━━ Page text ━━

This module is designed to create automated scheduling infrastructure for periodic log processing tasks. It establishes a CloudWatch Event Rule with cron-based scheduling that automatically triggers the Lambda Aggregator function every 12 hours to consolidate daily CloudTrail logs. The module configures the necessary event targets, permissions, and payload delivery to enable seamless integration between the scheduling service and the serverless compute functions..

Features

  • CloudWatch Event Rule: Creates an EventBridge rule that automatically triggers the Lambda analyzer function whenever new log files are uploaded to the input S3 bucket.
  • Lambda Target Configuration: Establishes the Lambda Aggregator function as the target for the scheduled events, with proper payload configuration including account ID for contextual processing.
  • EventBridge Permissions: Configures Lambda permissions to allow the EventBridge service to invoke the aggregator function while maintaining security boundaries and preventing unauthorized access.

━━━
━━ Material supplied ━━

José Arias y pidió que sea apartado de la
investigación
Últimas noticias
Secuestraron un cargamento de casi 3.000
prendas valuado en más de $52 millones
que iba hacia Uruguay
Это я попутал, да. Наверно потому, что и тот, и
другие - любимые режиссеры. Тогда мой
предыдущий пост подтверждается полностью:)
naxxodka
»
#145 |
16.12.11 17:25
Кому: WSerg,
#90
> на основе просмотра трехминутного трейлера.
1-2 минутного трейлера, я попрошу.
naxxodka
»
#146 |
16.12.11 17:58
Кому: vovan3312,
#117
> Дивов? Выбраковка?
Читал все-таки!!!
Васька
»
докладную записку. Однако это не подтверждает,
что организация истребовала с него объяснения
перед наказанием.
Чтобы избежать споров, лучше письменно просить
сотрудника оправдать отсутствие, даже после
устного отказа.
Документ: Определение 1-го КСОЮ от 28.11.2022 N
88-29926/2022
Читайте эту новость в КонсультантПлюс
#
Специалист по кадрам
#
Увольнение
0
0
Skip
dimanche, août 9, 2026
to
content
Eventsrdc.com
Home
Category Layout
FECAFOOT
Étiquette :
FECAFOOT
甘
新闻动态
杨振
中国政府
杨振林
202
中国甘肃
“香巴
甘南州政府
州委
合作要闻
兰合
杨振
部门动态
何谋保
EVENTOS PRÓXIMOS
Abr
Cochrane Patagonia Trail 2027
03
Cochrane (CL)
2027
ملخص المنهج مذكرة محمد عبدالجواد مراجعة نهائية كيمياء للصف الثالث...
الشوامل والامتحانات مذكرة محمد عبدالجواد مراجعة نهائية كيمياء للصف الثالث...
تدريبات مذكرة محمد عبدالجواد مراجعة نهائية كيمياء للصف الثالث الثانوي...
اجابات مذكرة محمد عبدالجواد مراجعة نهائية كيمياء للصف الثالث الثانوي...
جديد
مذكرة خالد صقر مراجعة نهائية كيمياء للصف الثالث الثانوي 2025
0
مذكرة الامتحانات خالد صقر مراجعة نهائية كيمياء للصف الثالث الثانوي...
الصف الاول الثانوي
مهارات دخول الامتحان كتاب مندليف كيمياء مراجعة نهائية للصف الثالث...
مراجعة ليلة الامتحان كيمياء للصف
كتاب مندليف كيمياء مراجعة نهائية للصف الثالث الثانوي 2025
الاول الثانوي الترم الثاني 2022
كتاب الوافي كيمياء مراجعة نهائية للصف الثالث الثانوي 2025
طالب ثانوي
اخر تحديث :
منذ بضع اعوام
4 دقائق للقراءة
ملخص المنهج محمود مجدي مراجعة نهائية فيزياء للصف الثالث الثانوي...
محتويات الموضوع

━━━

» **Assignment A**
According to the module description, what does the payload configuration for the Lambda target include?
» **Assignment B**
Using the module description, explain why the CloudWatch Event Rule triggers the Lambda Aggregator function every 12 hours.
» **Assignment C**
Proceed with the module description from the point where it stops.
The records are drawn from a separate source.

» **Answer section A**
It includes the account ID.

» **Answer section B**
The rule triggers the function on a cron-based schedule so that the daily CloudTrail logs are consolidated automatically. This periodic triggering supplies the scheduling infrastructure for recurring log processing tasks.

» **Answer section C**
Resources

1. CloudWatch Event Rule

  • Resource: aws_cloudwatch_event_rule
    • name: The unique name identifier for the EventBridge rule within the AWS account.
    • description: The description of the EventBridge rule.
    • schedule_expression: The cron or rate expression that defines when the rule should trigger, supporting both cron syntax and rate-based scheduling formats.

eventbridge/main.tf

resource "aws_cloudwatch_event_rule" "every_12_hours" {
  name        = var.eventbridge_name
  description = var.eventbridge_description
  schedule_expression = var.eventbridge_schedule_expression
}

2. Lambda Target Configuration

  • Resource: aws_cloudwatch_event_target
    • rule: The name of the EventBridge rule to which the target is attached.
    • target_id: The unique identifier for the target within the EventBridge rule.
    • arn: The Amazon Resource Name (ARN) of the Lambda function to be invoked by the EventBridge rule.
    • input: The JSON-encoded payload to be passed to the Lambda function.

eventbridge/main.tf

resource "aws_cloudwatch_event_target" "lambda_target" {
  rule      = aws_cloudwatch_event_rule.every_12_hours.name
  target_id = "logAggregator"
  arn       = var.lambda_function_arn

  input = jsonencode({
    account_id = var.account_id
  })
}

3. EventBridge Permissions

  • Resource: aws_lambda_permission
    • statement_id: The unique identifier for the permission.
    • action: The AWS Lambda action that is being allowed, in this case 'lambda:InvokeFunction' to permit function execution.
    • function_name: The name of the Lambda function that is allowed to be invoked by the EventBridge service.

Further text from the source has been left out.